Dataset entries:
########

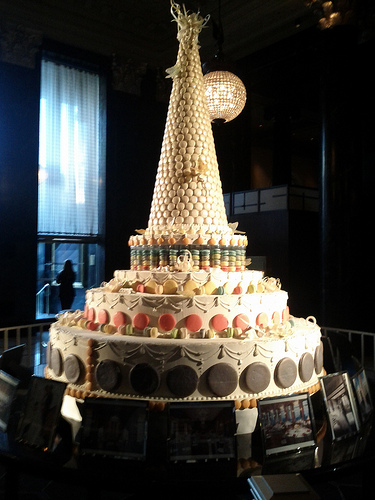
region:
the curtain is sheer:
[46, 93, 104, 227]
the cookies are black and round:
[204, 352, 329, 392]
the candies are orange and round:
[177, 314, 251, 334]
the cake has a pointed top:
[122, 11, 254, 225]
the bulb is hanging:
[213, 58, 255, 125]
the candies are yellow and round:
[158, 276, 216, 297]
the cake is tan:
[199, 342, 257, 364]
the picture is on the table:
[252, 391, 324, 460]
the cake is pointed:
[2, 3, 338, 407]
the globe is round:
[204, 53, 251, 124]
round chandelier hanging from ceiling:
[203, 6, 246, 122]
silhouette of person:
[57, 261, 77, 309]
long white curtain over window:
[42, 54, 98, 232]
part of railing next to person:
[36, 282, 50, 318]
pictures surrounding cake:
[0, 335, 371, 461]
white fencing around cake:
[0, 322, 373, 375]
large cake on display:
[47, 4, 324, 399]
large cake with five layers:
[46, 2, 324, 398]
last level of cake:
[45, 331, 322, 396]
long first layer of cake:
[148, 6, 231, 230]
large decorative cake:
[31, 2, 331, 404]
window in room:
[37, 60, 107, 241]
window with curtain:
[40, 56, 104, 239]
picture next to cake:
[321, 372, 360, 447]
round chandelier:
[203, 67, 245, 124]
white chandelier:
[202, 69, 247, 121]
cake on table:
[49, 2, 320, 395]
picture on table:
[253, 394, 319, 457]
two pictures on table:
[84, 398, 242, 467]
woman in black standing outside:
[55, 258, 75, 311]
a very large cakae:
[39, 18, 330, 415]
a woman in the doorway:
[38, 252, 86, 328]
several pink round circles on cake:
[84, 301, 294, 335]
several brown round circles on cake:
[37, 345, 332, 390]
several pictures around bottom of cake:
[0, 368, 374, 471]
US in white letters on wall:
[234, 186, 314, 218]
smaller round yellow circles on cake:
[122, 272, 274, 292]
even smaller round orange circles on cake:
[142, 232, 250, 247]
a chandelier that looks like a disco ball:
[197, 63, 250, 125]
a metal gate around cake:
[3, 310, 374, 368]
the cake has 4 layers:
[0, 0, 370, 429]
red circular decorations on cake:
[72, 303, 291, 331]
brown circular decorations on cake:
[21, 332, 365, 391]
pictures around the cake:
[48, 384, 368, 462]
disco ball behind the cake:
[191, 60, 263, 130]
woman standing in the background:
[48, 254, 86, 308]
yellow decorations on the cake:
[117, 260, 258, 315]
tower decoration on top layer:
[134, 9, 241, 246]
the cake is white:
[34, 5, 330, 409]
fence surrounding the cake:
[2, 302, 372, 458]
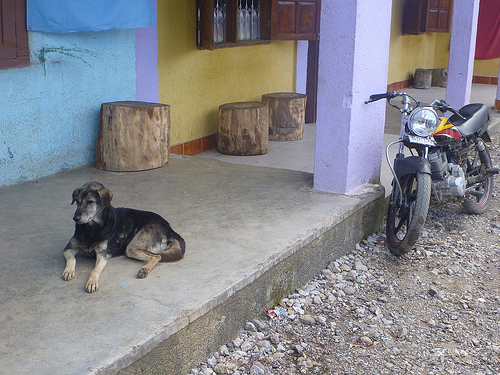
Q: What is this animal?
A: A dog.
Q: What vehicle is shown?
A: A motorbike.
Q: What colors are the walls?
A: Blue and yellow.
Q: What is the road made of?
A: Gravel and rock.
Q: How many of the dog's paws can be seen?
A: Three.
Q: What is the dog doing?
A: Lying down.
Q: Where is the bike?
A: Parking near the curb.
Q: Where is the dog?
A: On the sidewalk.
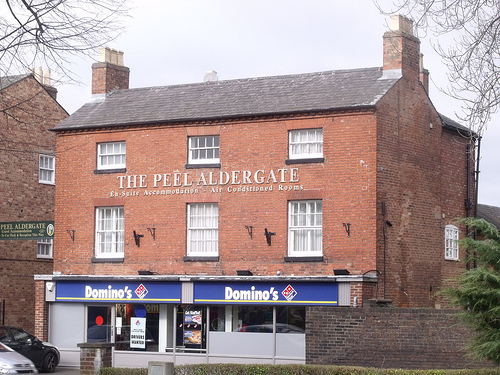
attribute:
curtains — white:
[91, 202, 129, 264]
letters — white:
[105, 167, 313, 195]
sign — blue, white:
[58, 272, 185, 305]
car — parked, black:
[4, 328, 58, 372]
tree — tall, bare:
[411, 4, 499, 305]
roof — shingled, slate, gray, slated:
[60, 77, 377, 119]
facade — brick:
[54, 131, 379, 278]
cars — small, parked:
[3, 323, 59, 374]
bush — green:
[102, 366, 147, 374]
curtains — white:
[95, 141, 125, 171]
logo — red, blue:
[134, 284, 150, 301]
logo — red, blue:
[280, 287, 300, 301]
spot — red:
[92, 315, 106, 325]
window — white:
[185, 133, 223, 167]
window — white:
[285, 124, 326, 167]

########

Work required
Rewrite the records above with each "chandelier" swapped for "light fixture" and every other character left as is. Omit the pictures from the output.

Answer to this exercise
region:
the curtain is sheer:
[46, 93, 104, 227]
the cookies are black and round:
[204, 352, 329, 392]
the candies are orange and round:
[177, 314, 251, 334]
the cake has a pointed top:
[122, 11, 254, 225]
the bulb is hanging:
[213, 58, 255, 125]
the candies are yellow and round:
[158, 276, 216, 297]
the cake is tan:
[199, 342, 257, 364]
the picture is on the table:
[252, 391, 324, 460]
the cake is pointed:
[2, 3, 338, 407]
the globe is round:
[204, 53, 251, 124]
round light fixture hanging from ceiling:
[203, 6, 246, 122]
silhouette of person:
[57, 261, 77, 309]
long white curtain over window:
[42, 54, 98, 232]
part of railing next to person:
[36, 282, 50, 318]
pictures surrounding cake:
[0, 335, 371, 461]
white fencing around cake:
[0, 322, 373, 375]
large cake on display:
[47, 4, 324, 399]
large cake with five layers:
[46, 2, 324, 398]
last level of cake:
[45, 331, 322, 396]
long first layer of cake:
[148, 6, 231, 230]
large decorative cake:
[31, 2, 331, 404]
window in room:
[37, 60, 107, 241]
window with curtain:
[40, 56, 104, 239]
picture next to cake:
[321, 372, 360, 447]
round light fixture:
[203, 67, 245, 124]
white light fixture:
[202, 69, 247, 121]
cake on table:
[49, 2, 320, 395]
picture on table:
[253, 394, 319, 457]
two pictures on table:
[84, 398, 242, 467]
woman in black standing outside:
[55, 258, 75, 311]
a very large cakae:
[39, 18, 330, 415]
a woman in the doorway:
[38, 252, 86, 328]
several pink round circles on cake:
[84, 301, 294, 335]
several brown round circles on cake:
[37, 345, 332, 390]
several pictures around bottom of cake:
[0, 368, 374, 471]
US in white letters on wall:
[234, 186, 314, 218]
smaller round yellow circles on cake:
[122, 272, 274, 292]
even smaller round orange circles on cake:
[142, 232, 250, 247]
a light fixture that looks like a disco ball:
[197, 63, 250, 125]
a metal gate around cake:
[3, 310, 374, 368]
the cake has 4 layers:
[0, 0, 370, 429]
red circular decorations on cake:
[72, 303, 291, 331]
brown circular decorations on cake:
[21, 332, 365, 391]
pictures around the cake:
[48, 384, 368, 462]
disco ball behind the cake:
[191, 60, 263, 130]
woman standing in the background:
[48, 254, 86, 308]
yellow decorations on the cake:
[117, 260, 258, 315]
tower decoration on top layer:
[134, 9, 241, 246]
the cake is white:
[34, 5, 330, 409]
fence surrounding the cake:
[2, 302, 372, 458]
Q: What is this animal?
A: A dog.
Q: What vehicle is shown?
A: A motorbike.
Q: What colors are the walls?
A: Blue and yellow.
Q: What is the road made of?
A: Gravel and rock.
Q: How many of the dog's paws can be seen?
A: Three.
Q: What is the dog doing?
A: Lying down.
Q: Where is the bike?
A: Parking near the curb.
Q: Where is the dog?
A: On the sidewalk.
attribute:
curtains — white:
[91, 202, 129, 264]
letters — white:
[105, 167, 313, 195]
sign — blue, white:
[58, 272, 185, 305]
car — parked, black:
[4, 328, 58, 372]
tree — tall, bare:
[411, 4, 499, 305]
roof — shingled, slate, gray, slated:
[60, 77, 377, 119]
facade — brick:
[54, 131, 379, 278]
cars — small, parked:
[3, 323, 59, 374]
bush — green:
[102, 366, 147, 374]
curtains — white:
[95, 141, 125, 171]
logo — red, blue:
[134, 284, 150, 301]
logo — red, blue:
[280, 287, 300, 301]
spot — red:
[92, 315, 106, 325]
window — white:
[185, 133, 223, 167]
window — white:
[285, 124, 326, 167]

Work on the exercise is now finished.